# Excerto
---+---
Torturas e listas sujas: como a Mannesmann
aliou-se à ditadura para reprimir trabalhadores
“As fábricas foram
ocupadas pela polícia da ditadura e aqui na Mannesmann houve tiros, emboscada e
bombas, na madrugada de 1º de outubro [de 1968] e depois continuamos
trabalhando com fuzil nas costas.”
Foi dessa maneira, com
título escrito a caneta e o texto datilografado, que o Badoque,
jornal clandestino de cópias mimeografadas feito por operários da fábrica da
siderúrgica Mannesmann, da Cidade Industrial, em Belo Horizonte, narrou a
repressão à greve dos metalúrgicos daquele ano, a primeira desde o golpe
militar de 1964.
Bodoque, conhecido
também como estilingue, é um instrumento de caça que serve para caçar pássaros.
No caso, o sonho de seus criadores era derrubar o ministro Jarbas Passarinho,
titular da pasta do Trabalho no governo de Costa e Silva e um dos signatários
do AI-5, em 13 de dezembro de 1968.
É de Passarinho a
frase “às favas todos os escrúpulos de consciência” durante a reunião do
Conselho de Segurança Nacional na qual foi decidida a implementação do ato
institucional que agravou a repressão da ditadura.
Os trabalhadores já
haviam conseguido uma vitória parcial em abril daquele mesmo ano. Em Minas
Gerais, a greve por um aumento salarial de 25% começou na Belgo-Mineira e se alastrou com a adesão dos operários da Mannesmann e
outras grandes empresas, devido ao arrocho desde 1964. Como movimentos
grevistas se alastraram por todo o país, para acalmar a opinião pública, Costa
e Silva cedeu e determinou aumento de 10% para todos os trabalhadores. Em
outubro, a greve de ocupação se deu por ocasião do dissídio dos metalúrgicos.
---+---
# Dados brutos

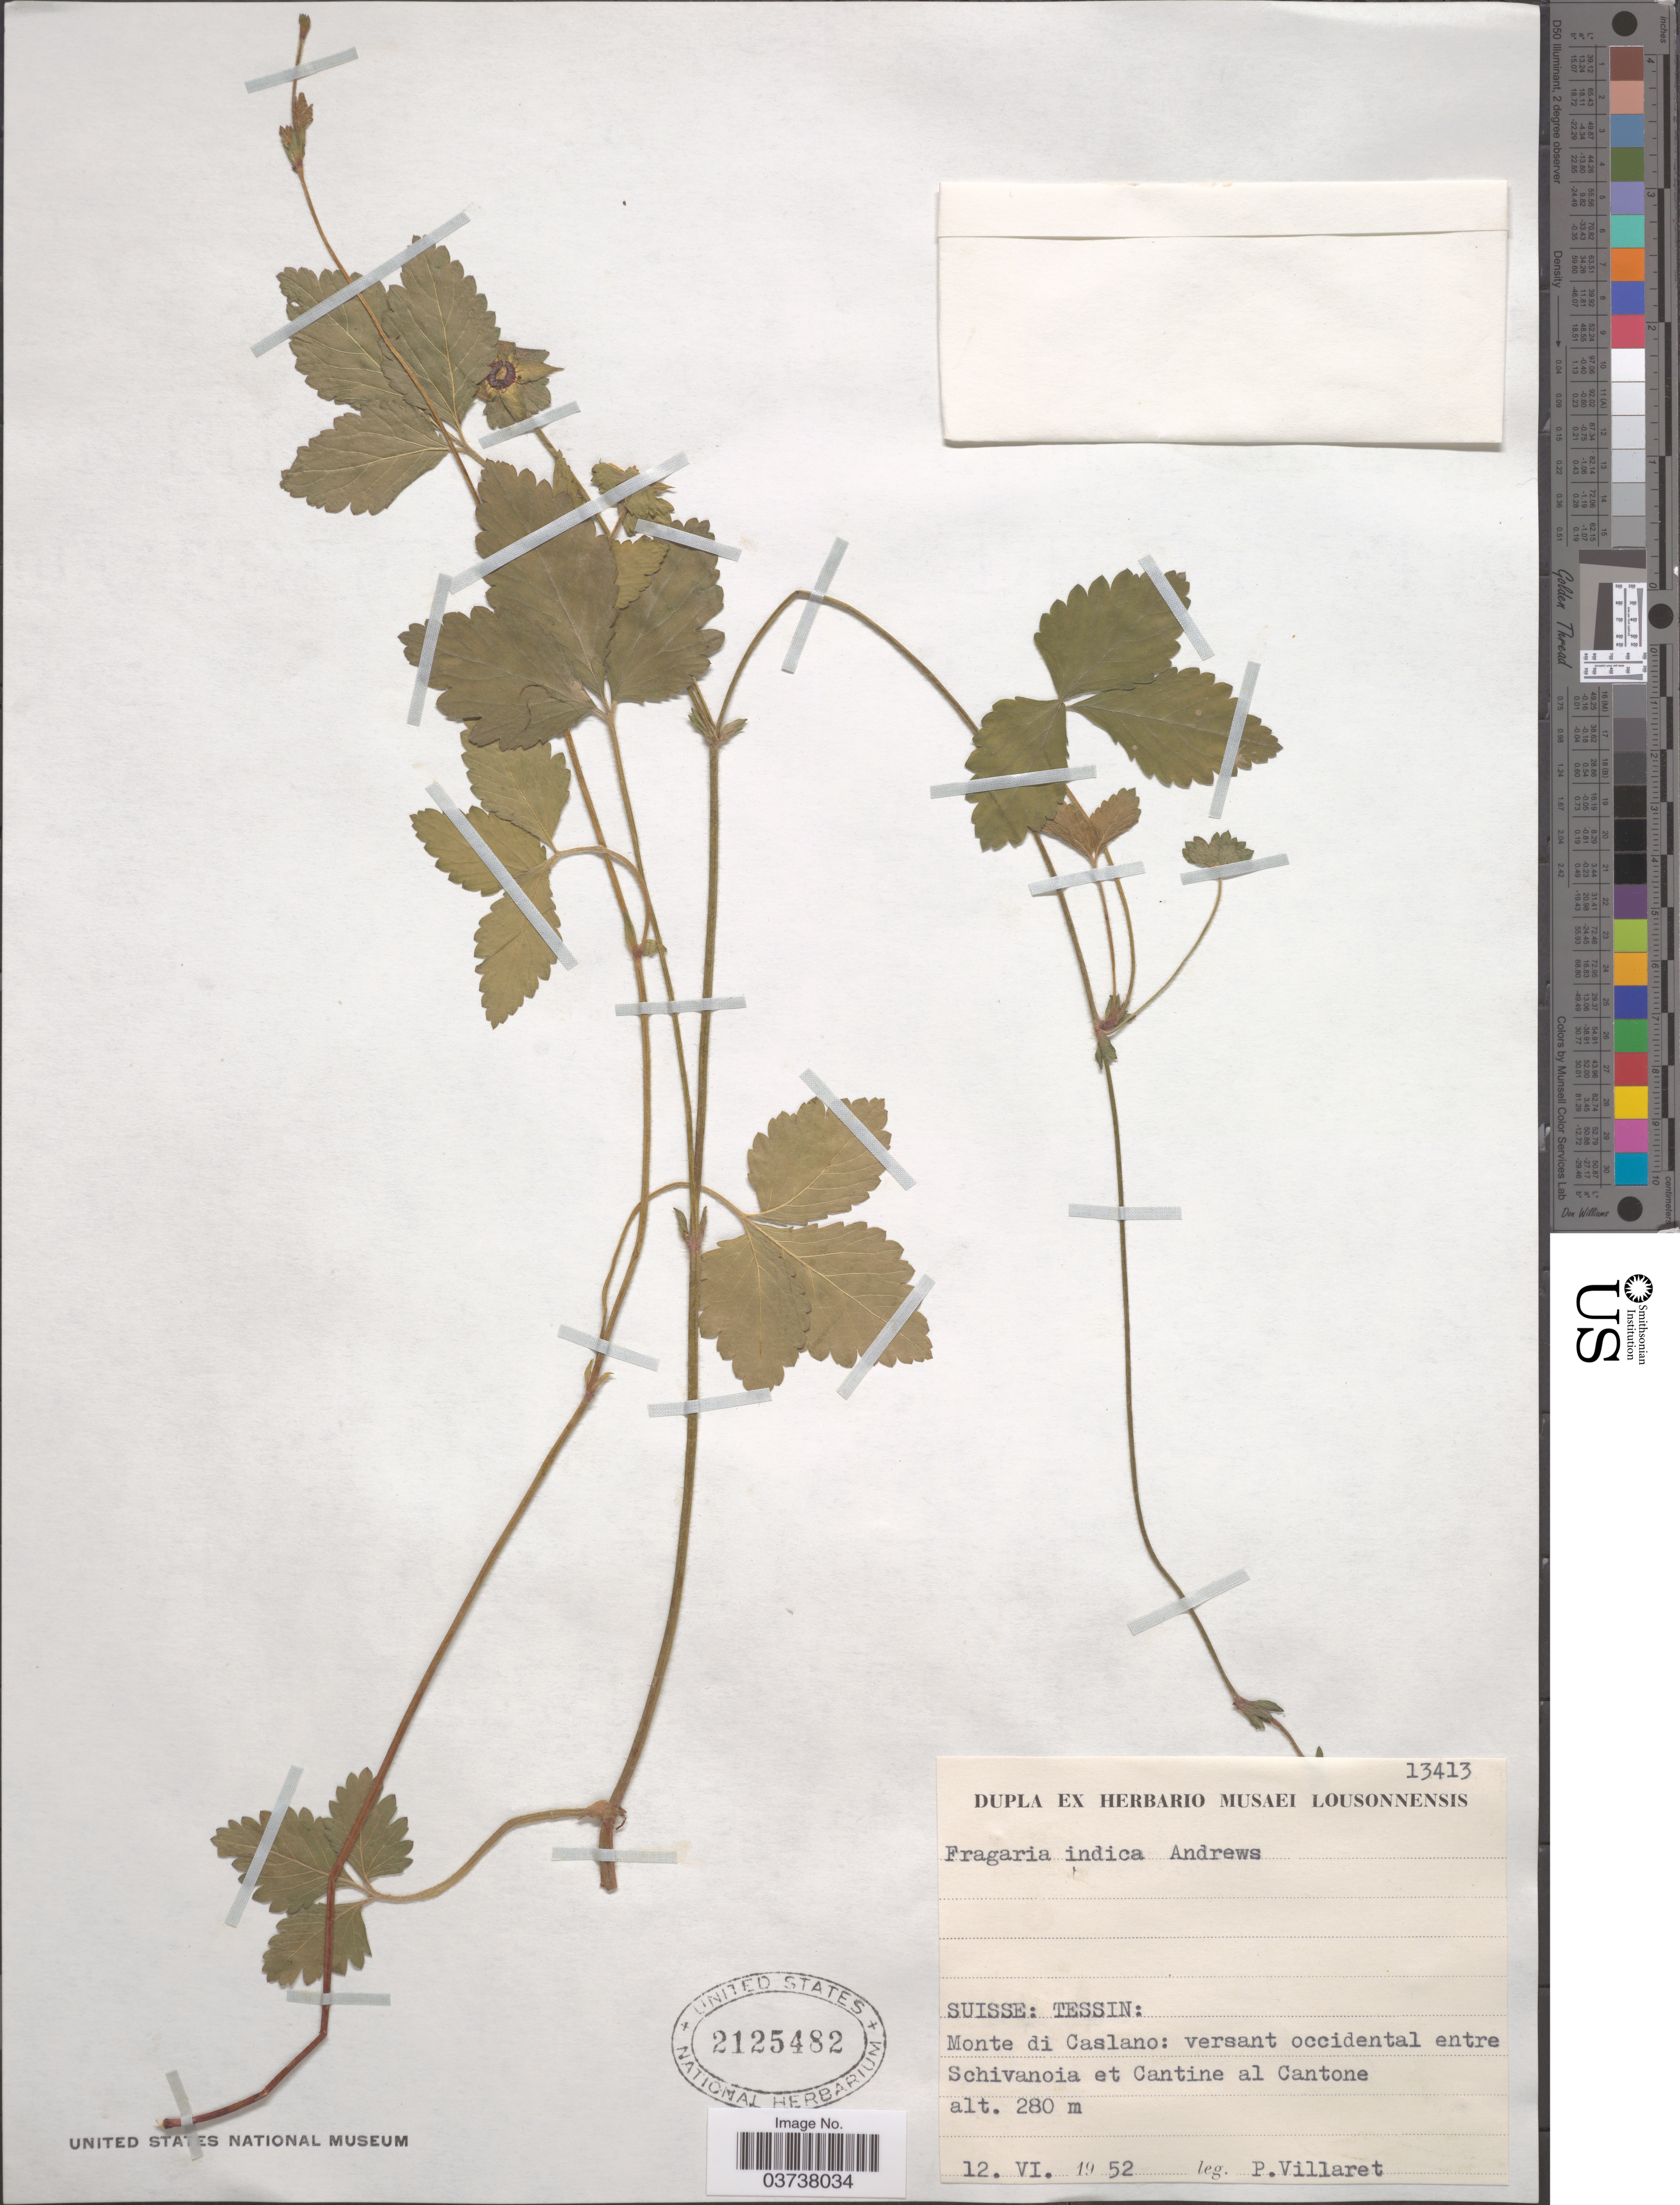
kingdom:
---+---
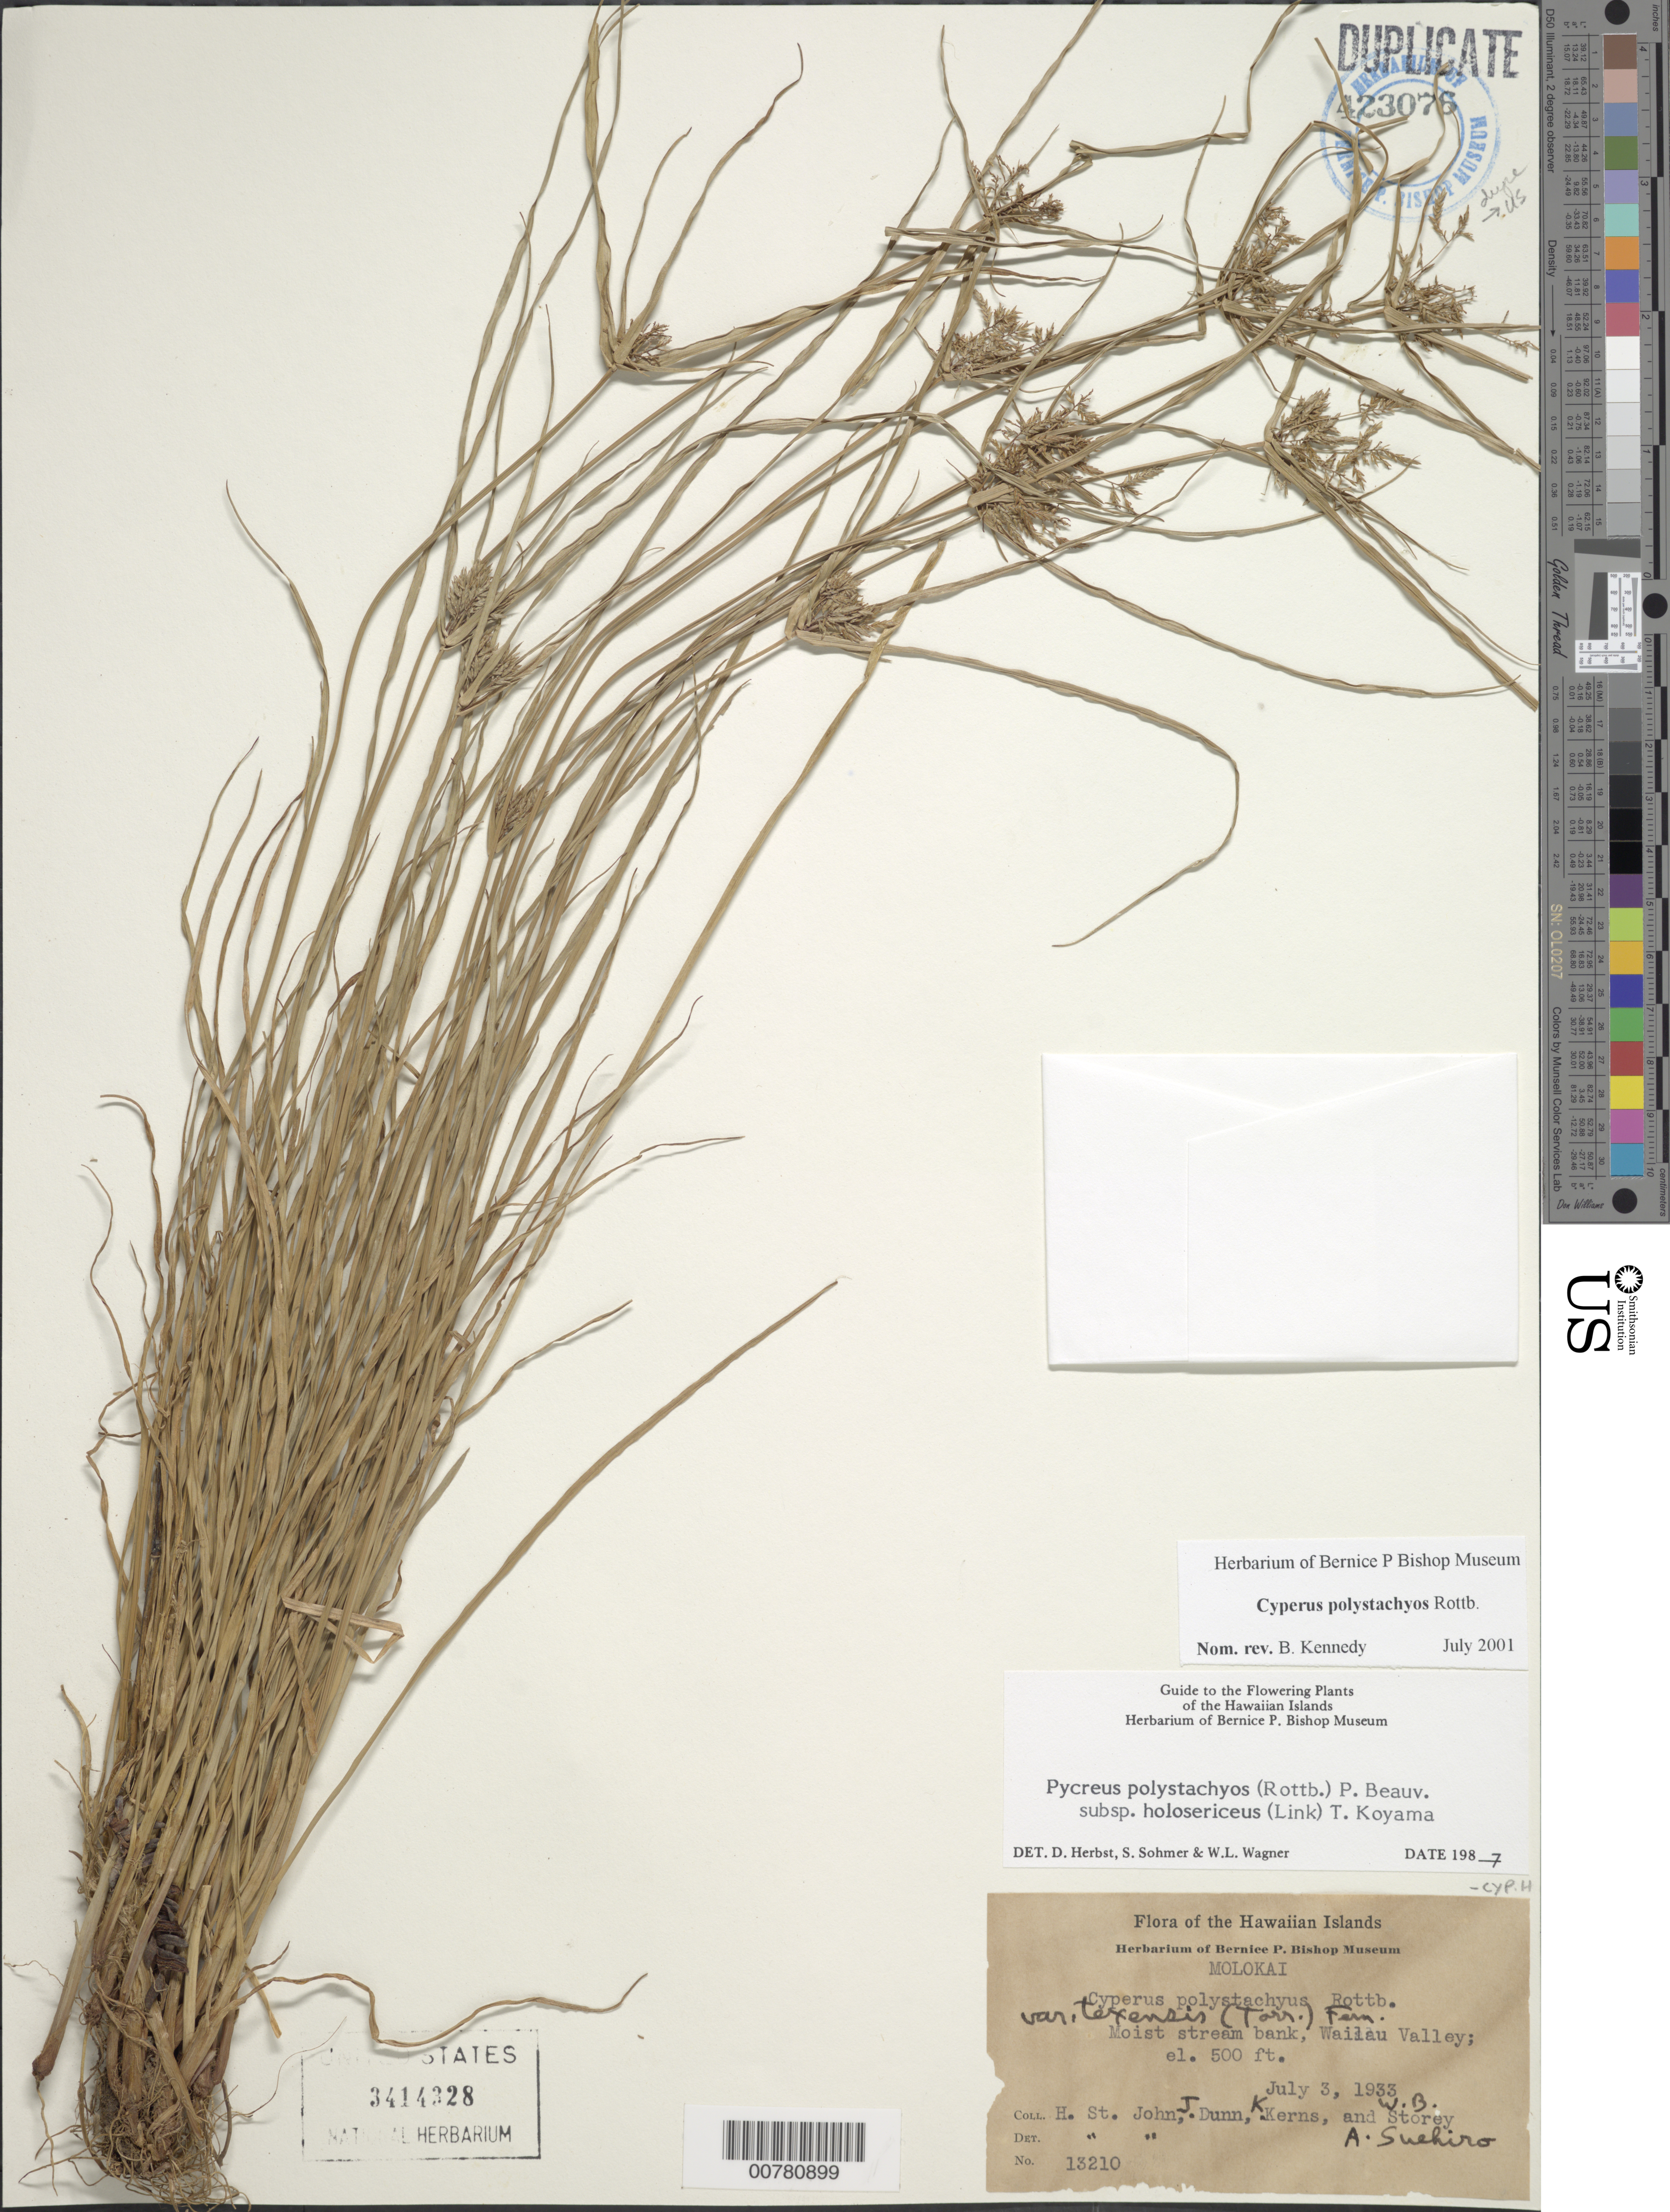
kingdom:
---+---
# Lista de tarefas
1. Resuma o excerto em duas frases.
2. Segundo o excerto, em que empresa começou a greve de abril por um aumento salarial de 25% em Minas Gerais?
3. Transcreva o trecho do excerto que se inicia pelas palavras que contêm "No caso, o sonho" e se encerra em "repressão da ditadura.".

# Respostas por tarefa
1. Um jornal clandestino feito por operários da Mannesmann, em Belo Horizonte, narrou a repressão à greve dos metalúrgicos de 1968, a primeira desde o golpe militar de 1964, com tiros, emboscada e bombas na madrugada de 1º de outubro. Em abril daquele ano, a greve por aumento salarial de 25% começou na Belgo-Mineira e se alastrou, e Costa e Silva cedeu e determinou aumento de 10% para todos os trabalhadores.

2. Na Belgo-Mineira.

3.
No caso, o sonho de seus criadores era derrubar o ministro Jarbas Passarinho,
titular da pasta do Trabalho no governo de Costa e Silva e um dos signatários
do AI-5, em 13 de dezembro de 1968.
É de Passarinho a
frase “às favas todos os escrúpulos de consciência” durante a reunião do
Conselho de Segurança Nacional na qual foi decidida a implementação do ato
institucional que agravou a repressão da ditadura.